One Sunni insurgent leader claimed on 11 December that "Zarqawi is an American, Israeli and Iranian agent who is trying to keep our country unstable so that the Sunnis will keep facing occupation."[19]

Reported missing leg/death

Missing leg

Claims of harm to Zarqawi have changed over time. Early in 2002, there were unverified reports from Afghan Northern Alliance members that Zarqawi had been killed by a missile attack in Afghanistan. Many news sources repeated the claim. Later, Kurdish groups claimed that Zarqawi had not died in the missile strike, but had been severely injured, and went to Baghdad in 2002 to have his leg amputated. On October 7, 2002, the day before Congress voted to give President Bush permission to go to war against Iraq, Bush gave a speech in Cincinnati, Ohio that repeated this claim as fact. This was several of President Bush's primary examples of ways Saddam Hussein had aided, funded, and harbored al-Qaida. Powell repeated this claim in his famous February 2003 speech to the UN, urging a resolution for war, and it soon became "common knowledge" that Zarqawi had a prosthetic leg.
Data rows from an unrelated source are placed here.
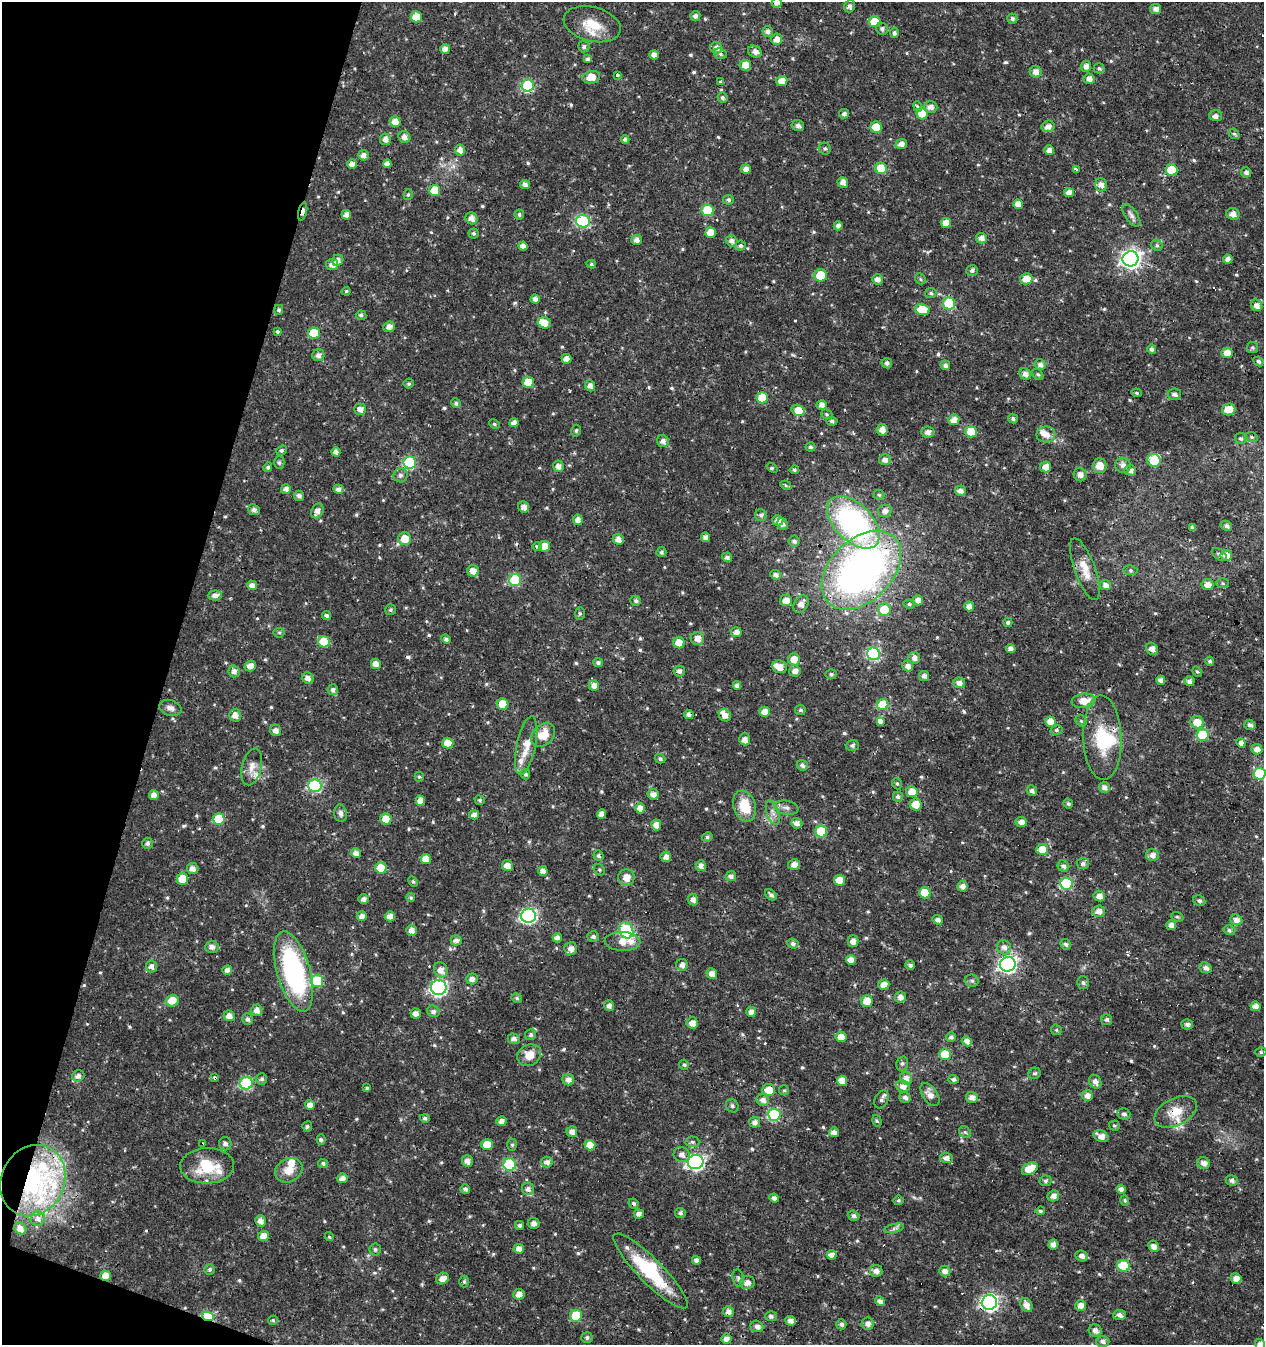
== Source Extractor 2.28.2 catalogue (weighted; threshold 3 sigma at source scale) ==
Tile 9 of 4 x 4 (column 1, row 3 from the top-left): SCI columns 277-1538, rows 1345-2687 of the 5534 x 5379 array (HDU 1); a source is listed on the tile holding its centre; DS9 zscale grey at full resolution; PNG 1266 x 1347 px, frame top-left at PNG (2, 2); each listed source drawn as its Kron ellipse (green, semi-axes under 4 px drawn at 4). Shown black and unused: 14% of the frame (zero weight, under 3 of 4 exposures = <1% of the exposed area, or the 3 px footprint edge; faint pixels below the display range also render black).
In 2004, Newsweek reported that some "senior U.S. military officials in Baghdad" had come to believe that he still had his original legs.[20]. Knight Ridder later reported that the leg amputation was something "officials now acknowledge was incorrect," though it's possible this was merely a restatement of the Newsweek report.[21]
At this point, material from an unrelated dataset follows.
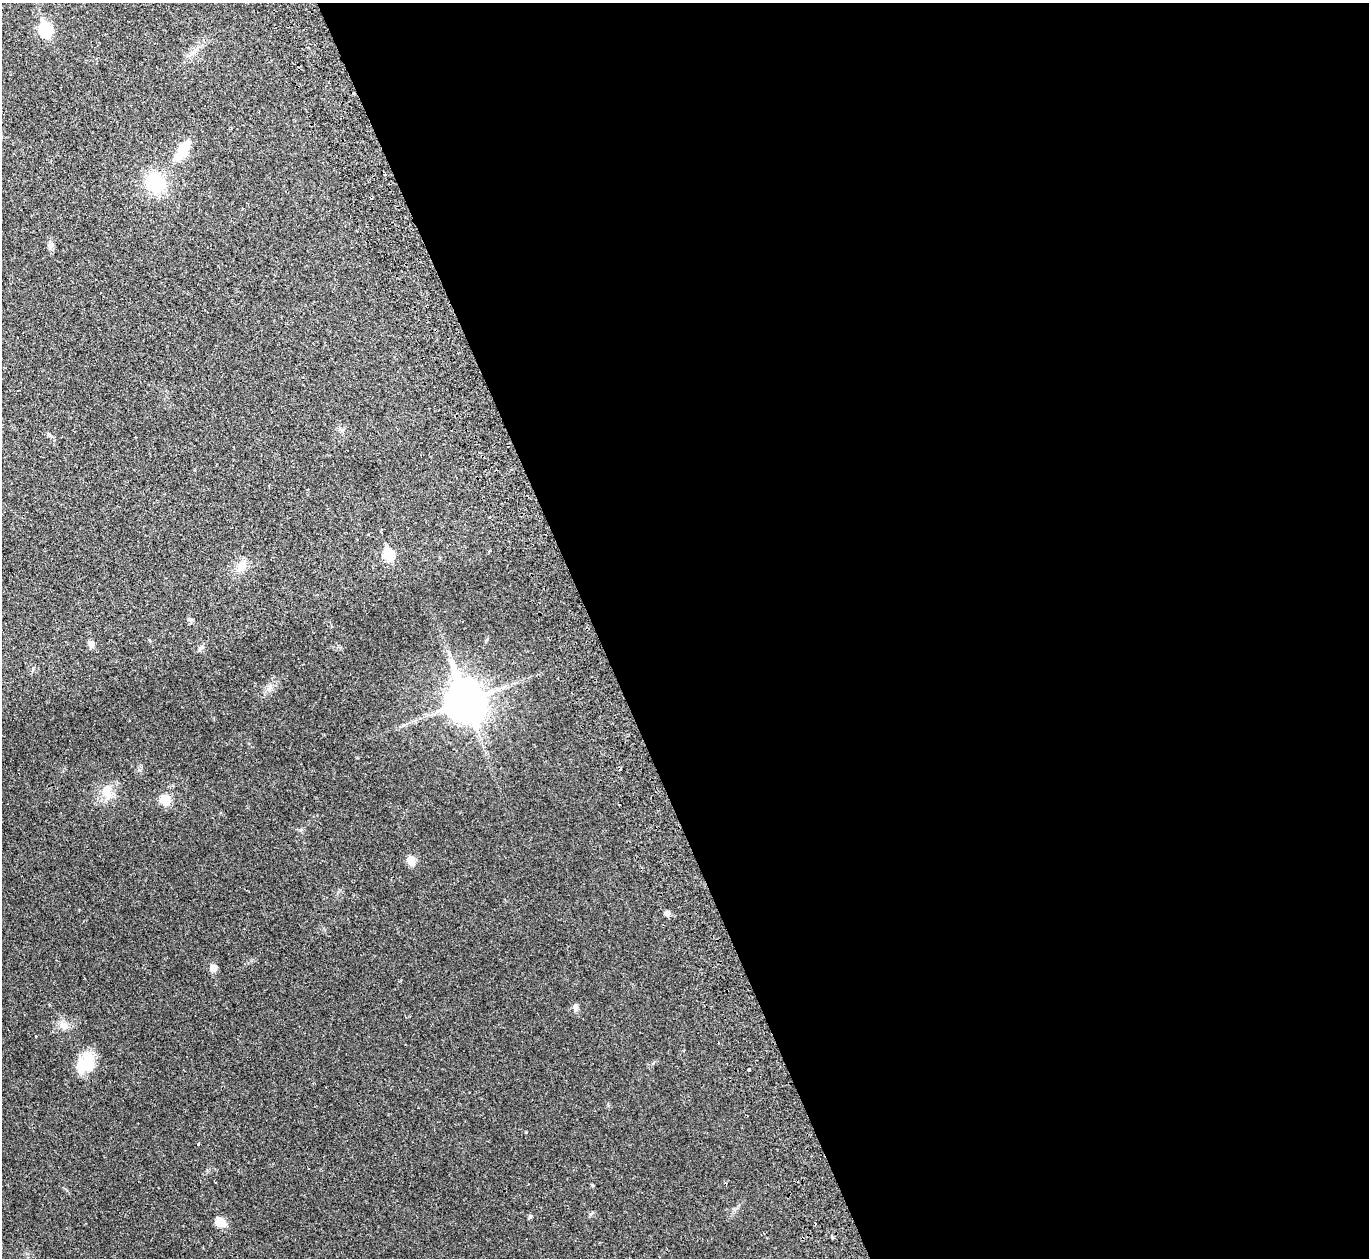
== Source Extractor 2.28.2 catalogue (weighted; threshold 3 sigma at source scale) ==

When the video of the Berg beheading was released in 2004, credence was given to the claim that Zarqawi was alive and active. The man identified as Zarqawi in the video did not appear to have a prosthetic leg.

Claims of death

U.S. PSYOP leaflet disseminated in Iraq. Text: "This is your future al-Zarqawi" and shows al-Qaeda in Iraq leader al-Zarqawi caught in a rat trap.

In March 2004, an insurgent group in Iraq issued a statement saying that Zarqawi had been killed in 2002. The statement said that he was unable to escape the missile attack because of his prosthetic leg. His followers claimed he was killed in a US bombing raid in the north of Iraq [22]. The claim that Zarqawi had been killed in northern Iraq "at the beginning of the war," and that subsequent use of his name was a useful myth, was repeated in September 2005 by Sheikh Jawad Al-Khalessi, a Shiite imam. [23]
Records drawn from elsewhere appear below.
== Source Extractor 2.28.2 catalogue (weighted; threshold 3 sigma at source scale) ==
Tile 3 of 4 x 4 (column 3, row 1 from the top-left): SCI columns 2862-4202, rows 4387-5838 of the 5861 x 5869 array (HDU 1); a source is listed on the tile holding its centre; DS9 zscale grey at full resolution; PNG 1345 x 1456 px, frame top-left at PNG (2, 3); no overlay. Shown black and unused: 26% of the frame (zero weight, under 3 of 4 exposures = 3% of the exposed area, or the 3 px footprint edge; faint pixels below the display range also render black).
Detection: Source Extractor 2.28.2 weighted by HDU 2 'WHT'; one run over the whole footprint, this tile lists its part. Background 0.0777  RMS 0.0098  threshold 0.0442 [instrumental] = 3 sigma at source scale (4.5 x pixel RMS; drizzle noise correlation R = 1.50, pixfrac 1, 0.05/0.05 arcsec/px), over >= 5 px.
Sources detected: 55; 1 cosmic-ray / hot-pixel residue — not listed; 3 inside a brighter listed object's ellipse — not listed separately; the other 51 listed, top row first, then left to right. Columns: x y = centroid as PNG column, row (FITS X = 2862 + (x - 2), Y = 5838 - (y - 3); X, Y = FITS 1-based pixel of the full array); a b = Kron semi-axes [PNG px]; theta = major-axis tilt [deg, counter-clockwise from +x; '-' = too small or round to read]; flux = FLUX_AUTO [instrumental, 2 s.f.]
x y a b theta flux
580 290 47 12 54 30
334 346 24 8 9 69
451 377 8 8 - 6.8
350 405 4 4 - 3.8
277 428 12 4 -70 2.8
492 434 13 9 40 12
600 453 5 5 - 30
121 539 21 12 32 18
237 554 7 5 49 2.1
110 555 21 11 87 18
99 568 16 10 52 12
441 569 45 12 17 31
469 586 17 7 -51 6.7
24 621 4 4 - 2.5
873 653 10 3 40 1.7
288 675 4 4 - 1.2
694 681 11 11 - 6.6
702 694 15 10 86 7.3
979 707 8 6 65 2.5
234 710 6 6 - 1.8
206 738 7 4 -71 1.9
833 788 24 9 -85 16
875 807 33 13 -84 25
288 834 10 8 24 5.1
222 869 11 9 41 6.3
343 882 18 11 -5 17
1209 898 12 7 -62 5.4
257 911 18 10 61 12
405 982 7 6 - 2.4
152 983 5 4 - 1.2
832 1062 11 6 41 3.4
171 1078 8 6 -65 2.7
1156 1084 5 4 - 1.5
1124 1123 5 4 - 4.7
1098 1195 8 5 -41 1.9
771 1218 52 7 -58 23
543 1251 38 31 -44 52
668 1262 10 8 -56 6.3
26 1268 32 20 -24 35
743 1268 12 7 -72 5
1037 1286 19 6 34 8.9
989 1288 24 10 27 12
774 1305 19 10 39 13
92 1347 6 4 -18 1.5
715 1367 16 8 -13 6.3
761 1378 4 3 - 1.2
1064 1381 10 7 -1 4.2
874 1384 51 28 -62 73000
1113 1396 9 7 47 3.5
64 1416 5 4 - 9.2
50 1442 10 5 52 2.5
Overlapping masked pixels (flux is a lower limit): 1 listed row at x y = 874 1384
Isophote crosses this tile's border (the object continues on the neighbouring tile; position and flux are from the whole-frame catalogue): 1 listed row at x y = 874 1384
On May 24 2005, it was reported on an Islamic website that a deputy would take command of Al-Qaeda while Zarqawi recovered from injuries sustained in an attack. Later that week the Iraqi government confirmed that Zarqawi had been wounded by U.S. forces, although the battalion did not realize it at the time. The extent of his injuries is not known, although some radical Islamic websites called for prayers for his health. There are reports that a local hospital treated a man, suspected to be Zarqawi, with severe injuries. He was also said to have subsequently left Iraq for a neighbouring country, accompanied by two physicians. However, later that week the radical Islamic website retracted its report about his injuries and claimed that he was in fine health and was running the jihad operation.

In an September 16 2005 article published by Le Monde, Sheikh Jawad Al-Kalesi claimed that al-Zarqawi was killed in the Kurdish northern region of Iraq at the beginning of the US-led war on the country as he was meeting with members of the Ansar al-Islam group affiliated to al-Qaida. Al-Kalesi also claimed "His family in Jordan even held a ceremony after his death." He also claimed that "Zarqawi has been used as a ploy by the United States, as an excuse to continue the occupation. saying that it was a pretext so they don't leave Iraq."

On November 20 2005, some news sources reported that Zarqawi may have been killed in a coalition assault on a house in Mosul; five of those in the house were killed in the assault while the other three died through using 'suicide belts' of explosives. United States and British soldiers are reported to be searching the remains [24], with U.S. forces using DNA samples to identify the dead. [25] However, none of those remains have reportedly belonged to him.

Reportedly captured and released

According to a CNN report dated December 15 2005, [26], al-Zarqawi was captured by Iraqi forces sometime during 2004 and later released because his captors did not realize who he was. U.S. officials called the report "plausible" but refused to confirm it.